Problem → Each line below from the one containing "切な位置に収まるように調整する必要があります。締めす" through the one containing "めることで胸のサポートを確保し、姿勢を正しい状態に保" is to be given again exactly, and no line outside that span.

Dataset extract →
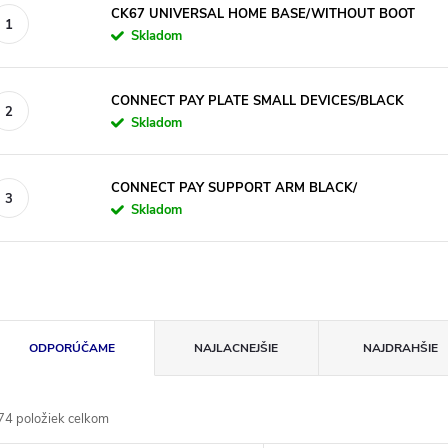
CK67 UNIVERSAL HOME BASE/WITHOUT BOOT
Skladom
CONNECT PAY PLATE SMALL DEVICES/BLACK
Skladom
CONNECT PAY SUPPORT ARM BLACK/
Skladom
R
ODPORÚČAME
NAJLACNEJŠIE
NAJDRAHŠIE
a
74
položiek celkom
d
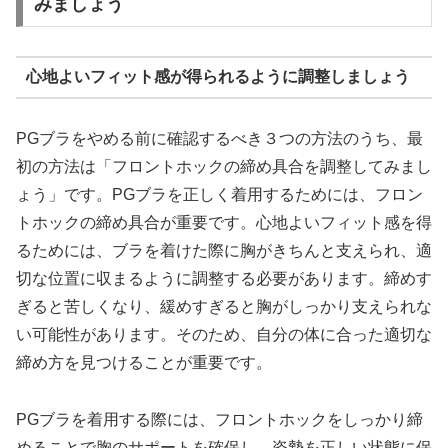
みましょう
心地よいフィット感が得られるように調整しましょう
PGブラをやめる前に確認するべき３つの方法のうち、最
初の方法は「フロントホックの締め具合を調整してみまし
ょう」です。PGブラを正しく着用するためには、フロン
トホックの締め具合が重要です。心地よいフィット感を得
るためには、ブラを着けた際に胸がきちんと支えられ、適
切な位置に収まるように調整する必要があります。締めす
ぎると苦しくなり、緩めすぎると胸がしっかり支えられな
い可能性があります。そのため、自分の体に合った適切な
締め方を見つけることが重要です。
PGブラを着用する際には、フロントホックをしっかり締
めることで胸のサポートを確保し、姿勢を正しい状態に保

--

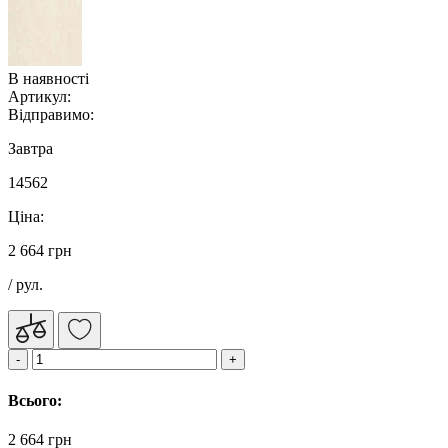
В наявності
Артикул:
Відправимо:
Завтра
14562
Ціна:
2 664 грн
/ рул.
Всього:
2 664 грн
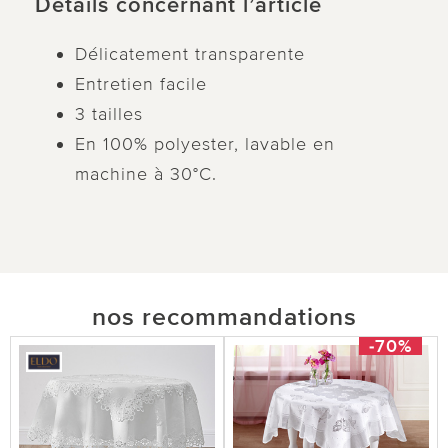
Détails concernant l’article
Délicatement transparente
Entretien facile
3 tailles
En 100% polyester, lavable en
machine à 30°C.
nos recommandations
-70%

...

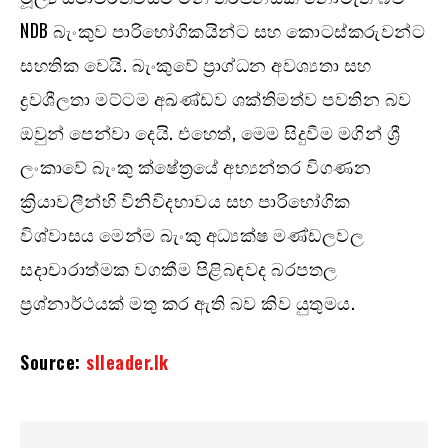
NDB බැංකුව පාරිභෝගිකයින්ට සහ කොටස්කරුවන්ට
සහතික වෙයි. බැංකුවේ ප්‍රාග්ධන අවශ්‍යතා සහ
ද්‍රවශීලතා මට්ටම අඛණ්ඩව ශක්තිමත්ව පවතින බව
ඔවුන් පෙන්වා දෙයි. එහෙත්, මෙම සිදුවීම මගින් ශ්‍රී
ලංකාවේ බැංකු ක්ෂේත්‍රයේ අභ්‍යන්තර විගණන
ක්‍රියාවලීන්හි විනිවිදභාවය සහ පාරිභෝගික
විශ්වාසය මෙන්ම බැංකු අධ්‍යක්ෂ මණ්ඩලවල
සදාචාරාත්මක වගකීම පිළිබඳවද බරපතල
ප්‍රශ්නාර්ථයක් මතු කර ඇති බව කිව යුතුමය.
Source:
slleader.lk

Solved problem →
切な位置に収まるように調整する必要があります。締めす
ぎると苦しくなり、緩めすぎると胸がしっかり支えられな
い可能性があります。そのため、自分の体に合った適切な
締め方を見つけることが重要です。
PGブラを着用する際には、フロントホックをしっかり締
めることで胸のサポートを確保し、姿勢を正しい状態に保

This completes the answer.